Environment, Space, Place

Volume 2, Issue 1, Spring 2010

Tom Conroy
Pages 61-79

Culturally “Doped” or Not?
On Ethnomethodology, Critical Theory and the Exegesis of Everyday Life Practices

Everyday life as a sociological/philosophical concept is widely considered to be both a familiar and yet taken-for-granted subject matter for analytic investigation. In considering the works of three leading scholars, Michel de Certeau, Harold Garfinkel, and John Fiske, one can look toward possible referents to this term. Starting with Certeau’s critical semiotics of the everyday, with its emphasis on such distinctions as place and space as well as strategies and tactics, the everyday can be theorized in terms of contrasts between discourse and practice.

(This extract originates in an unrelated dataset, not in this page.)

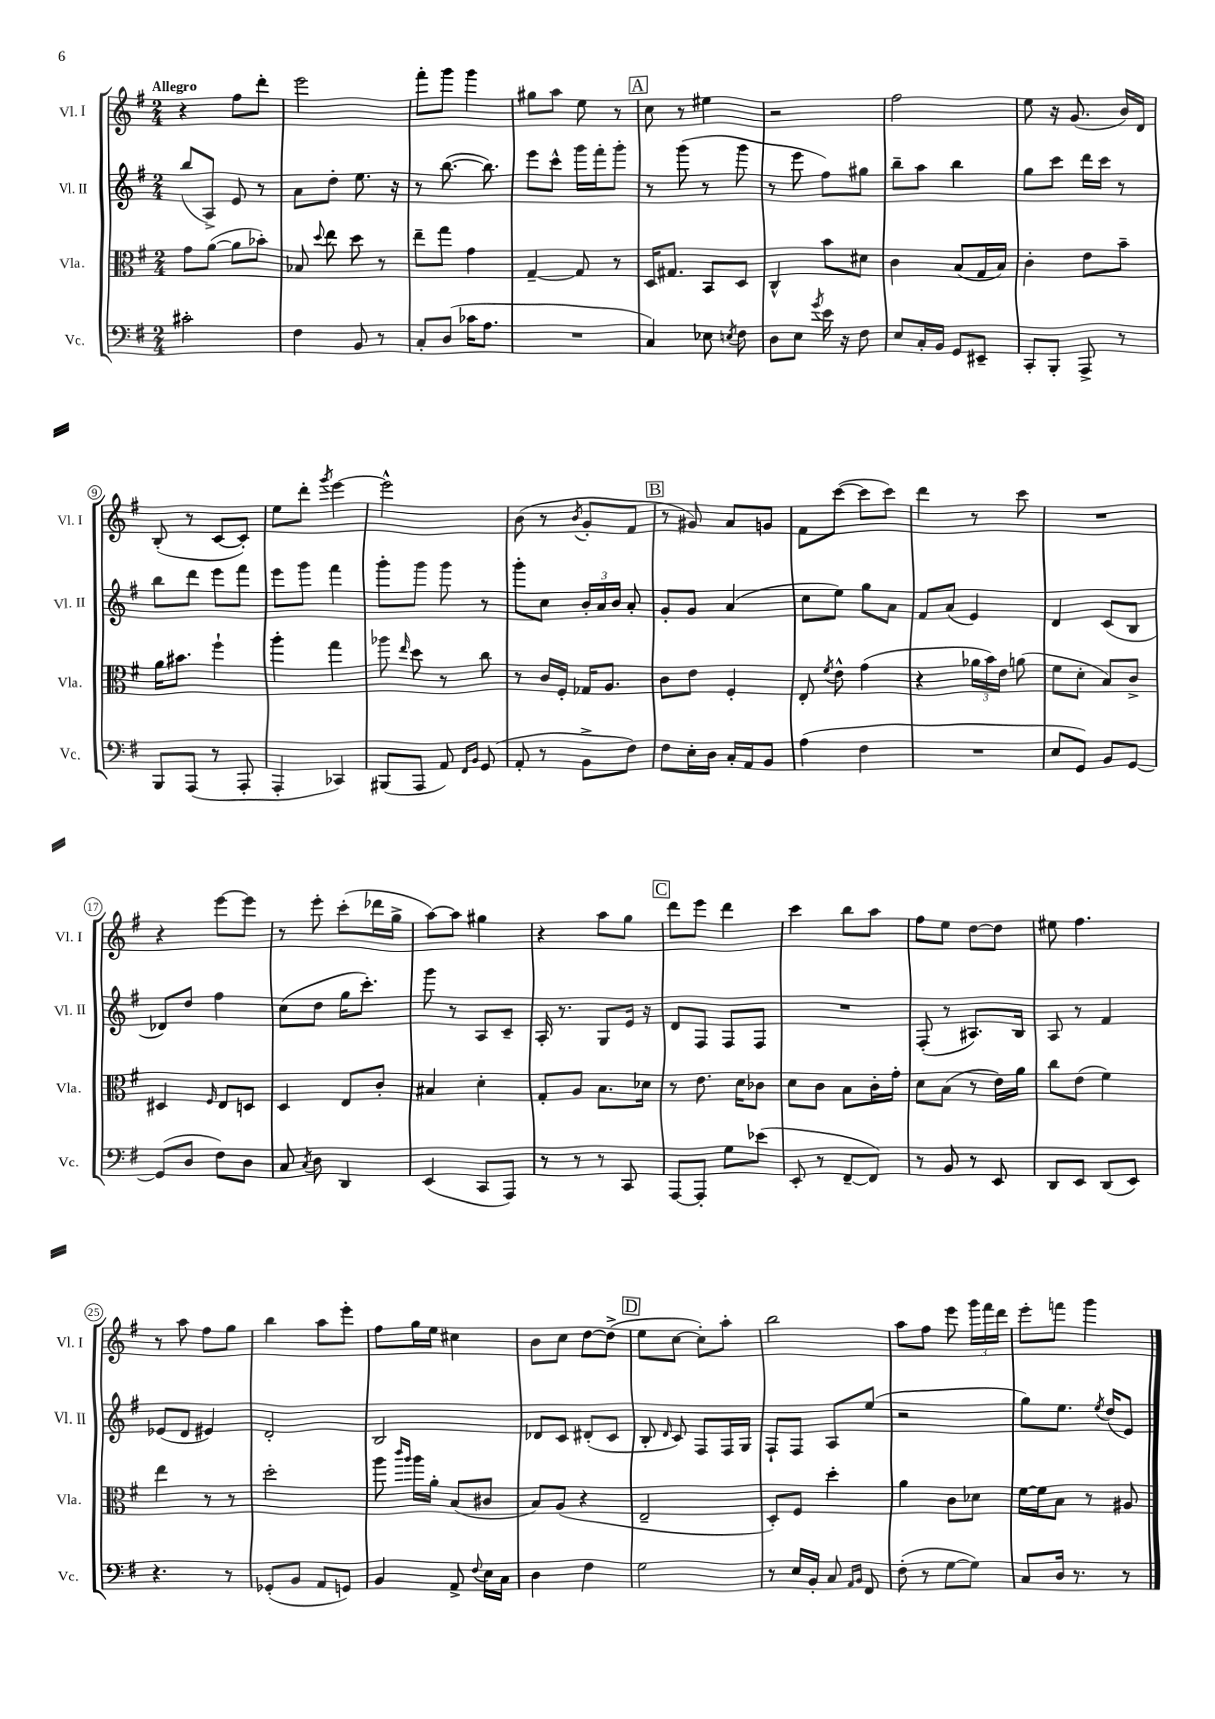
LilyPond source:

Similarly, with Garfinkel’s ethnomethodological emphasis on the practical actor and Fiske’s ethnographic and cultural studies emphasis on local meaning, the everyday can be conceptualized in terms of distinctions between lived order and a theorized version of the everyday. By examining the approaches of these three scholars as well as drawing upon a visual examination of everyday urban scenes, the article concludes with an affirmation of a multi-conceptual and methodological approach to the everyday and with recognition of the everyday as a signifier loaded with a multitude of possibly overlapping meanings.